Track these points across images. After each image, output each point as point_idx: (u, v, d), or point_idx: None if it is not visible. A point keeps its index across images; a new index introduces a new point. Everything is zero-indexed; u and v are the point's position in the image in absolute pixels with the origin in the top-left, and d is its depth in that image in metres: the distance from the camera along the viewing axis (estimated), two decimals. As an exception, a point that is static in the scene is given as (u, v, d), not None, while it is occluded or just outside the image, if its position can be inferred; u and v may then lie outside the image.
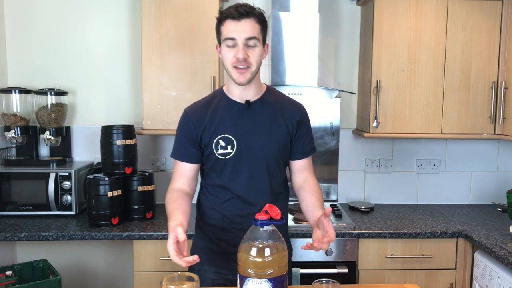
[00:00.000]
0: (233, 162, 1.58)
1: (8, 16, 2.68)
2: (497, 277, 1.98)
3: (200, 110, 1.62)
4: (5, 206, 2.45)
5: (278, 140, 1.61)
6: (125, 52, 2.72)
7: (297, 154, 1.67)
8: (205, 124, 1.59)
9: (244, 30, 1.47)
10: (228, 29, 1.48)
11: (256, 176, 1.60)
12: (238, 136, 1.58)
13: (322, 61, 2.77)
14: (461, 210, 2.74)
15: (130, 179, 2.43)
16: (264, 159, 1.60)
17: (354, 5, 2.79)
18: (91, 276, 2.77)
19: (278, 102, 1.66)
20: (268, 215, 1.23)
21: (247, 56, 1.49)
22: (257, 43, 1.50)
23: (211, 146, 1.59)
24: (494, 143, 2.90)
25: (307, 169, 1.70)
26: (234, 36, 1.47)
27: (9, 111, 2.56)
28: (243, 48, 1.48)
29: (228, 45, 1.49)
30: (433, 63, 2.51)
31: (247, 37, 1.47)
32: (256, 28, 1.49)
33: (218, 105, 1.62)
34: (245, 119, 1.60)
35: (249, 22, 1.48)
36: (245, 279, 1.20)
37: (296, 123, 1.64)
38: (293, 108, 1.67)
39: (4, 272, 2.12)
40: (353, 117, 2.87)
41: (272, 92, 1.68)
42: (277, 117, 1.62)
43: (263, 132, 1.60)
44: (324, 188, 2.81)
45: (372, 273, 2.30)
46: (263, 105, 1.62)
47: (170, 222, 1.42)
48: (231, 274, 1.61)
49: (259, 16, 1.51)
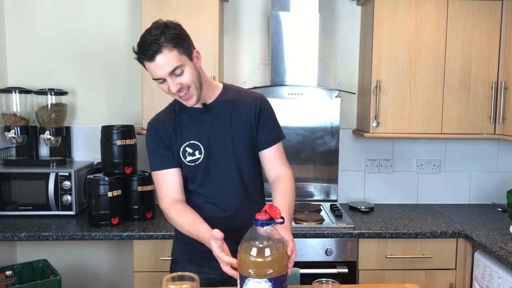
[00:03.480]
0: (203, 166, 1.58)
1: (8, 16, 2.68)
2: (497, 277, 1.98)
3: (163, 120, 1.62)
4: (5, 206, 2.45)
5: (242, 136, 1.60)
6: (125, 52, 2.72)
7: (261, 144, 1.64)
8: (170, 134, 1.59)
9: (163, 67, 1.41)
10: (150, 71, 1.44)
11: (227, 175, 1.59)
12: (203, 140, 1.58)
13: (322, 61, 2.77)
14: (461, 210, 2.74)
15: (130, 179, 2.43)
16: (233, 157, 1.59)
17: (354, 5, 2.79)
18: (91, 276, 2.77)
19: (236, 98, 1.64)
20: (268, 215, 1.23)
21: (180, 84, 1.46)
22: (184, 67, 1.45)
23: (179, 154, 1.59)
24: (494, 143, 2.90)
25: (277, 159, 1.65)
26: (159, 76, 1.44)
27: (9, 111, 2.56)
28: (172, 81, 1.44)
29: (160, 82, 1.47)
30: (433, 63, 2.51)
31: (169, 71, 1.42)
32: (173, 56, 1.41)
33: (179, 113, 1.62)
34: (206, 122, 1.59)
35: (163, 56, 1.40)
36: (245, 279, 1.20)
37: (256, 114, 1.61)
38: (251, 101, 1.64)
39: (4, 272, 2.12)
40: (353, 117, 2.87)
41: (229, 90, 1.66)
42: (237, 113, 1.61)
43: (226, 131, 1.59)
44: (324, 188, 2.81)
45: (372, 273, 2.30)
46: (222, 104, 1.61)
47: (201, 232, 1.41)
48: (213, 273, 1.60)
49: (170, 42, 1.40)
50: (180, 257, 1.69)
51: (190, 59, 1.48)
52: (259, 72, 2.80)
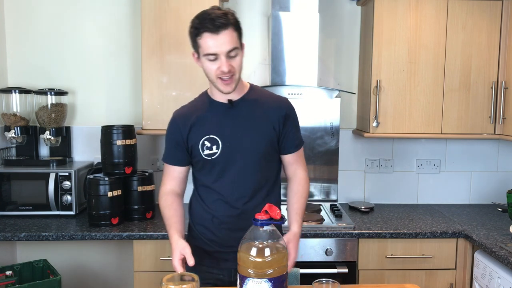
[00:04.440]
0: (219, 161, 1.60)
1: (8, 16, 2.68)
2: (497, 277, 1.98)
3: (185, 113, 1.65)
4: (5, 206, 2.45)
5: (263, 137, 1.61)
6: (125, 52, 2.72)
7: (288, 149, 1.67)
8: (190, 127, 1.62)
9: (224, 43, 1.45)
10: (207, 44, 1.46)
11: (242, 174, 1.61)
12: (223, 136, 1.59)
13: (322, 61, 2.77)
14: (461, 210, 2.74)
15: (130, 179, 2.43)
16: (251, 156, 1.60)
17: (354, 5, 2.79)
18: (91, 276, 2.77)
19: (262, 99, 1.66)
20: (268, 215, 1.23)
21: (231, 67, 1.49)
22: (238, 51, 1.50)
23: (197, 147, 1.61)
24: (494, 143, 2.90)
25: (298, 161, 1.71)
26: (215, 51, 1.46)
27: (9, 111, 2.56)
28: (226, 61, 1.47)
29: (210, 59, 1.49)
30: (433, 63, 2.51)
31: (229, 49, 1.46)
32: (234, 37, 1.47)
33: (203, 107, 1.65)
34: (229, 119, 1.61)
35: (228, 33, 1.45)
36: (245, 279, 1.20)
37: (282, 118, 1.63)
38: (278, 104, 1.66)
39: (4, 272, 2.12)
40: (353, 117, 2.87)
41: (255, 90, 1.68)
42: (261, 114, 1.62)
43: (248, 130, 1.60)
44: (324, 188, 2.81)
45: (372, 273, 2.30)
46: (246, 103, 1.63)
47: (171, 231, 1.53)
48: (221, 274, 1.62)
49: (234, 23, 1.48)
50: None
51: (241, 48, 1.53)
52: (259, 72, 2.80)
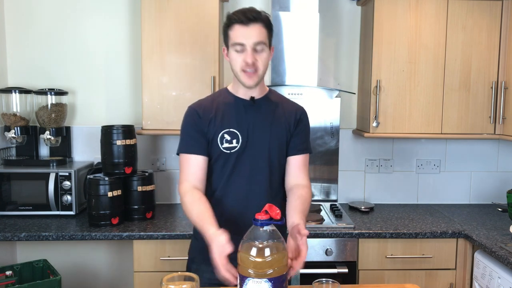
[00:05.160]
0: (236, 156, 1.61)
1: (8, 16, 2.68)
2: (497, 277, 1.98)
3: (205, 105, 1.66)
4: (5, 206, 2.44)
5: (278, 137, 1.65)
6: (125, 52, 2.72)
7: (291, 150, 1.68)
8: (210, 118, 1.62)
9: (252, 35, 1.52)
10: (236, 34, 1.53)
11: (256, 171, 1.63)
12: (243, 131, 1.62)
13: (322, 61, 2.77)
14: (461, 210, 2.74)
15: (130, 179, 2.43)
16: (267, 154, 1.63)
17: (354, 5, 2.79)
18: (91, 276, 2.77)
19: (280, 101, 1.72)
20: (268, 215, 1.23)
21: (255, 60, 1.54)
22: (265, 48, 1.55)
23: (216, 140, 1.61)
24: (494, 143, 2.90)
25: (302, 168, 1.69)
26: (242, 41, 1.53)
27: (9, 111, 2.56)
28: (251, 52, 1.53)
29: (237, 50, 1.54)
30: (433, 63, 2.51)
31: (255, 42, 1.53)
32: (263, 32, 1.54)
33: (224, 101, 1.67)
34: (250, 115, 1.64)
35: (257, 27, 1.53)
36: (245, 279, 1.20)
37: (295, 121, 1.69)
38: (293, 108, 1.72)
39: (4, 272, 2.12)
40: (353, 117, 2.87)
41: (274, 93, 1.75)
42: (279, 115, 1.67)
43: (266, 128, 1.64)
44: (324, 188, 2.81)
45: (372, 273, 2.30)
46: (267, 103, 1.68)
47: (206, 226, 1.43)
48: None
49: (266, 21, 1.56)
50: (196, 256, 1.70)
51: (269, 48, 1.59)
52: (259, 72, 2.80)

▶ [ABOUT THIS TASK] Output, from the data above, the lines from the line with "29: (228, 45, 1.49)" to the line with "46: (263, 105, 1.62)" exactly as they stand, both ends included and nothing else.

▶ [PROBLEM SOLUTION]
29: (228, 45, 1.49)
30: (433, 63, 2.51)
31: (247, 37, 1.47)
32: (256, 28, 1.49)
33: (218, 105, 1.62)
34: (245, 119, 1.60)
35: (249, 22, 1.48)
36: (245, 279, 1.20)
37: (296, 123, 1.64)
38: (293, 108, 1.67)
39: (4, 272, 2.12)
40: (353, 117, 2.87)
41: (272, 92, 1.68)
42: (277, 117, 1.62)
43: (263, 132, 1.60)
44: (324, 188, 2.81)
45: (372, 273, 2.30)
46: (263, 105, 1.62)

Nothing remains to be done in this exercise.